With the potential of using Elasticsearch as a vector store, it may be useful to allow the framework to index any data that does not necessarily have a matching ActiveRecord record.
For example:
X-Ray reports have a single record per project with a nested jsonb field containing multiple libs which each need to have their own embedding. At the moment the framework would only allow a single document on Elasticsearch instead of one record for every lib.
GitLab Duo documentation is another example: it should be possible to index documentation files/chunks without needing a corresponding database record.
Proposal
Update the framework to allow indexing, updating and deleting data in any serialized format. It could be a module that is added to any class along with a serialize
and deserialize
method. The BulkIndexer
can still be used to queue up items to be sent to Elasticsearch.
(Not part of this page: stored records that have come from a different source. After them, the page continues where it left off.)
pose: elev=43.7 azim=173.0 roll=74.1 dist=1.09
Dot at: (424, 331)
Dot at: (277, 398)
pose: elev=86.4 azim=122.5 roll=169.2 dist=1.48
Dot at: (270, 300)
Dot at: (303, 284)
Another consideration is that we really don't need to tie ourselves to the elasticsearch-rails
gem. At this point we barely use anything from the gem (only search) and even then we've monkey patched many parts of it. If we find ourselves pushing against the gem we should really start developing completely separate codepaths and accept that we might some day get rid of elasticsearch-rails
.
There is also a lot of legacy with the versioning of Elasticsearch classes which has never been used and we'd do ourselves a favour to move away from that as well.
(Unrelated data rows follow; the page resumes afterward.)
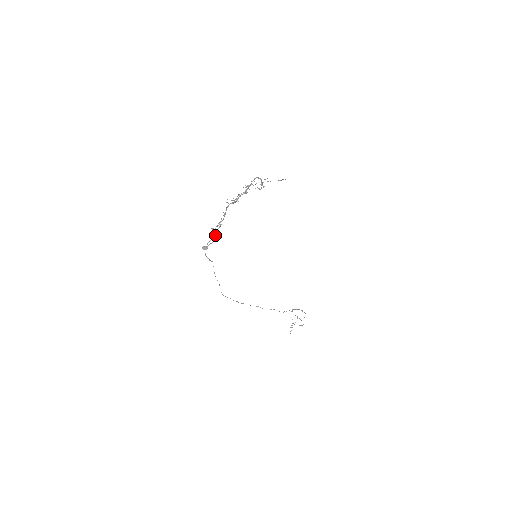
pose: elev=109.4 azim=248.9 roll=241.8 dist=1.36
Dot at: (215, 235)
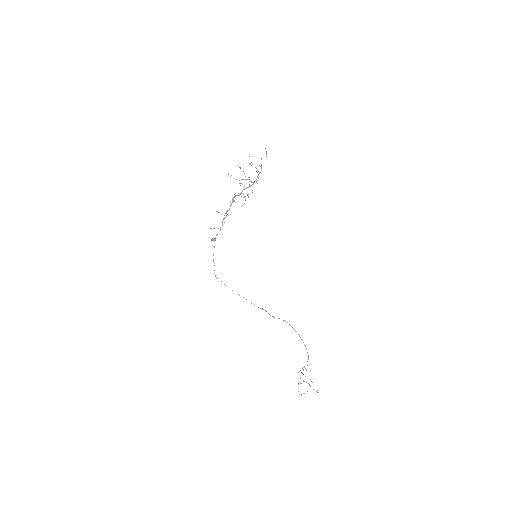
Dot at: (222, 225)
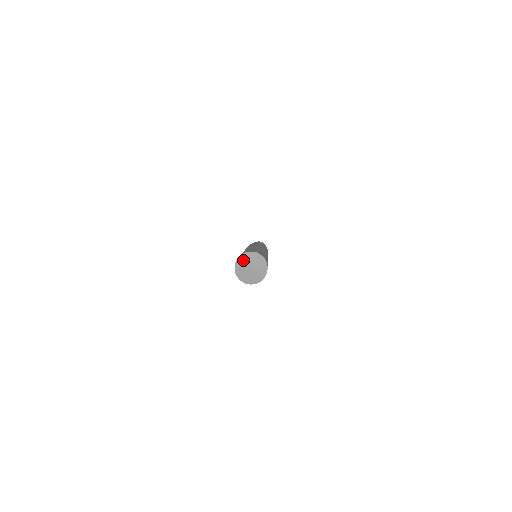
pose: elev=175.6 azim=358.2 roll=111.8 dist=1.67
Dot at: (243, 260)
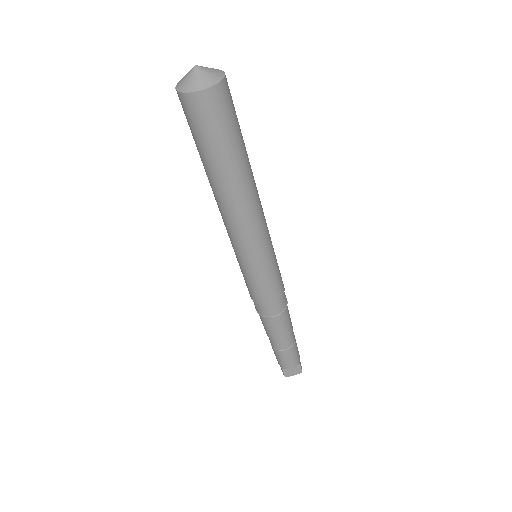
Dot at: occluded
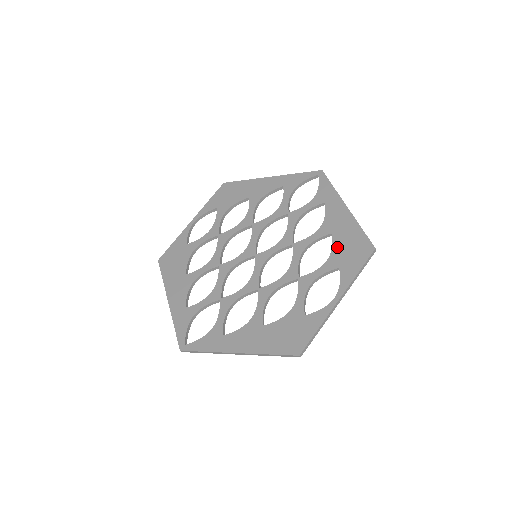
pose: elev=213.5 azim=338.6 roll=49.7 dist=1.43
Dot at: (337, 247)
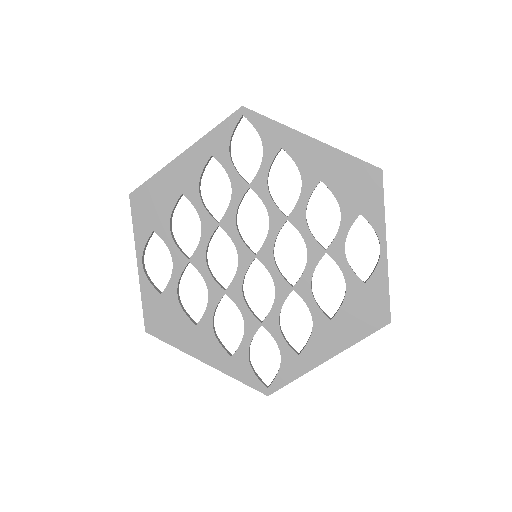
Dot at: (340, 193)
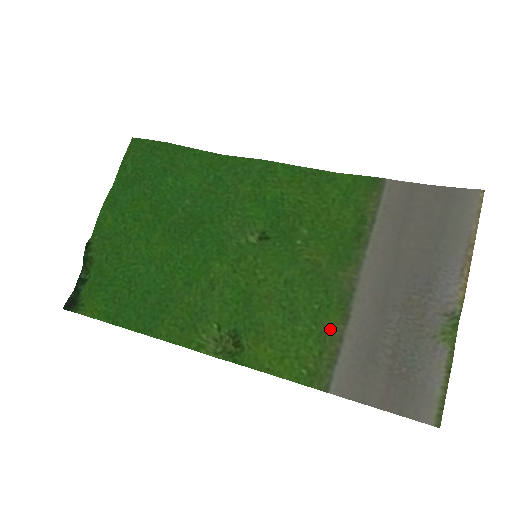
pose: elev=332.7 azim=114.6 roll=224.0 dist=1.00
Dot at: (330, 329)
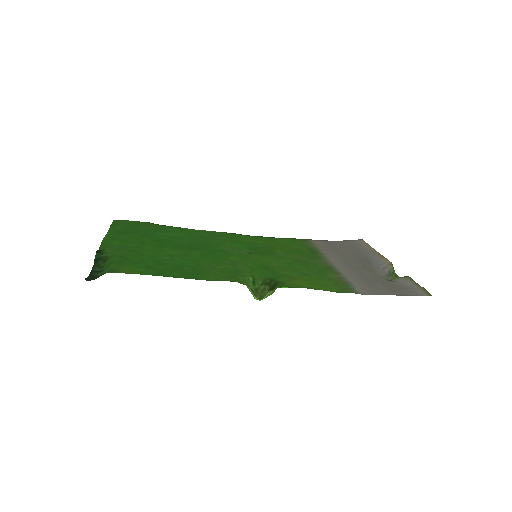
Dot at: (332, 276)
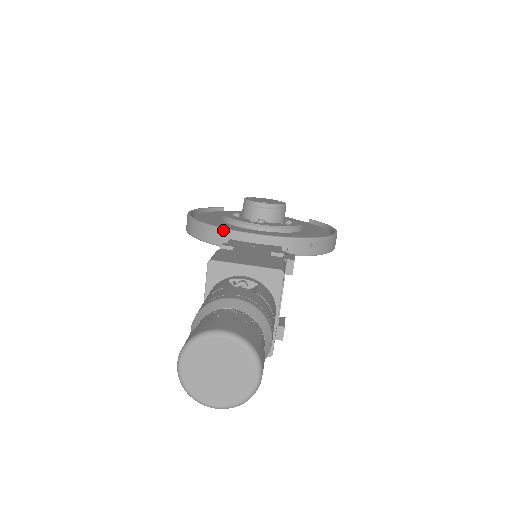
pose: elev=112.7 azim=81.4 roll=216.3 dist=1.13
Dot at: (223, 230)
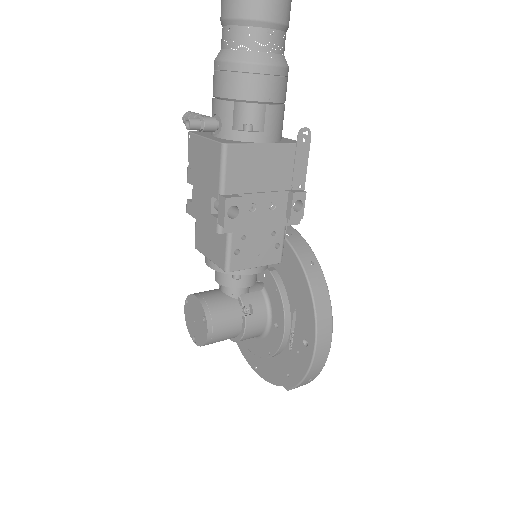
Dot at: occluded
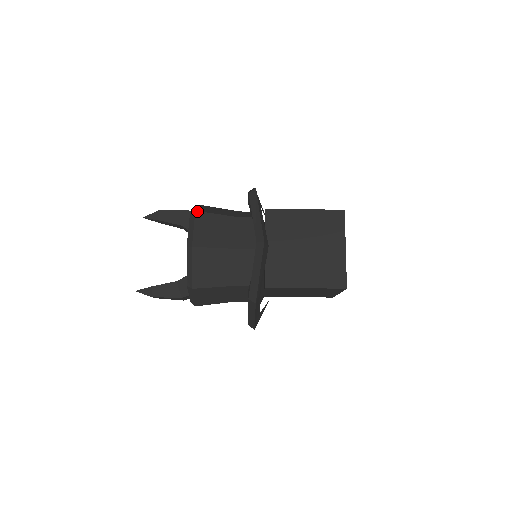
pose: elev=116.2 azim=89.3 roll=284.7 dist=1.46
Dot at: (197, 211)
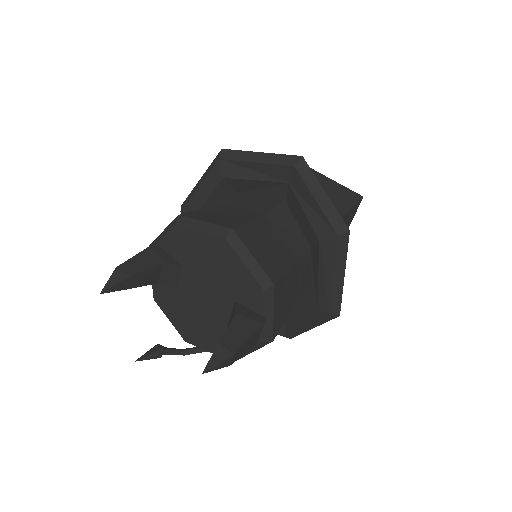
Dot at: (180, 214)
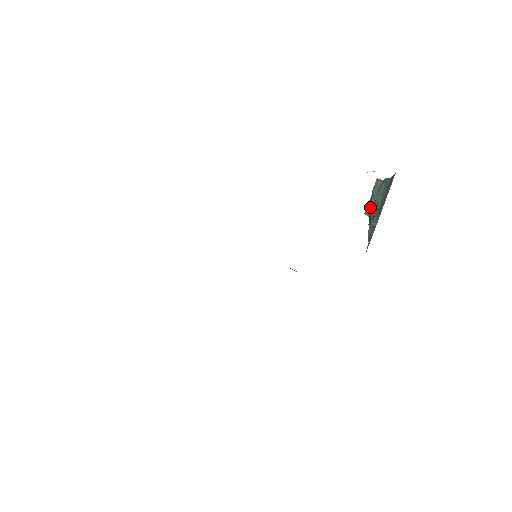
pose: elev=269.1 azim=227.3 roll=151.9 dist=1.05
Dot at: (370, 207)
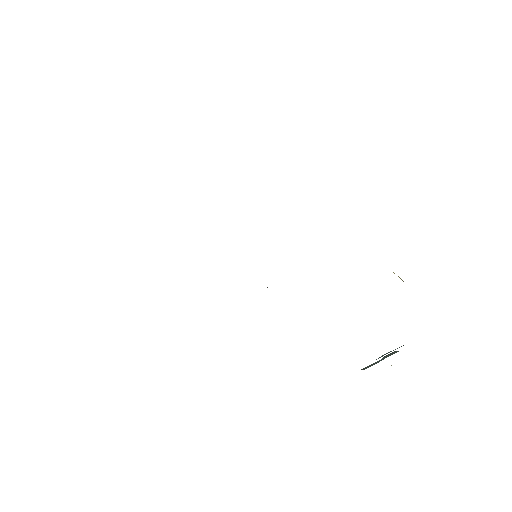
Dot at: (371, 365)
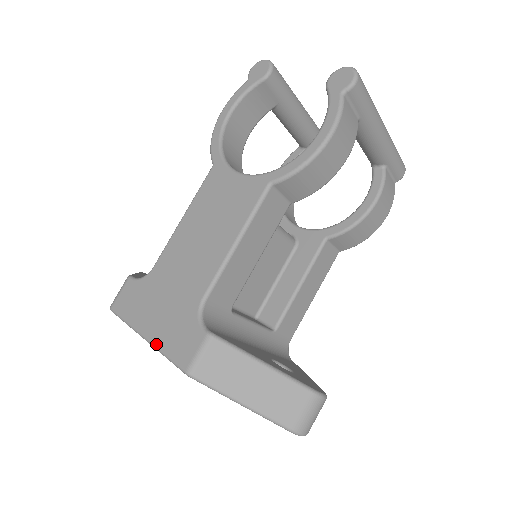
https://docs.gitlab.com/ee/architecture/blueprints/gitlab_events_platform/ could be used as an alternative for the Elasticsearch redis queue framework as a more general-purpose event stream that can make the same guarantees.
We might also want to introduce a way to handle long-running/async serializing. For example when embeddings are generated, we need an API call which could take a while to respond. We don't want to have multiple processes waiting until there is a response. With the current ProcessBookkeepingService
, serializing happens inline because it's only fetching and transforming a database record.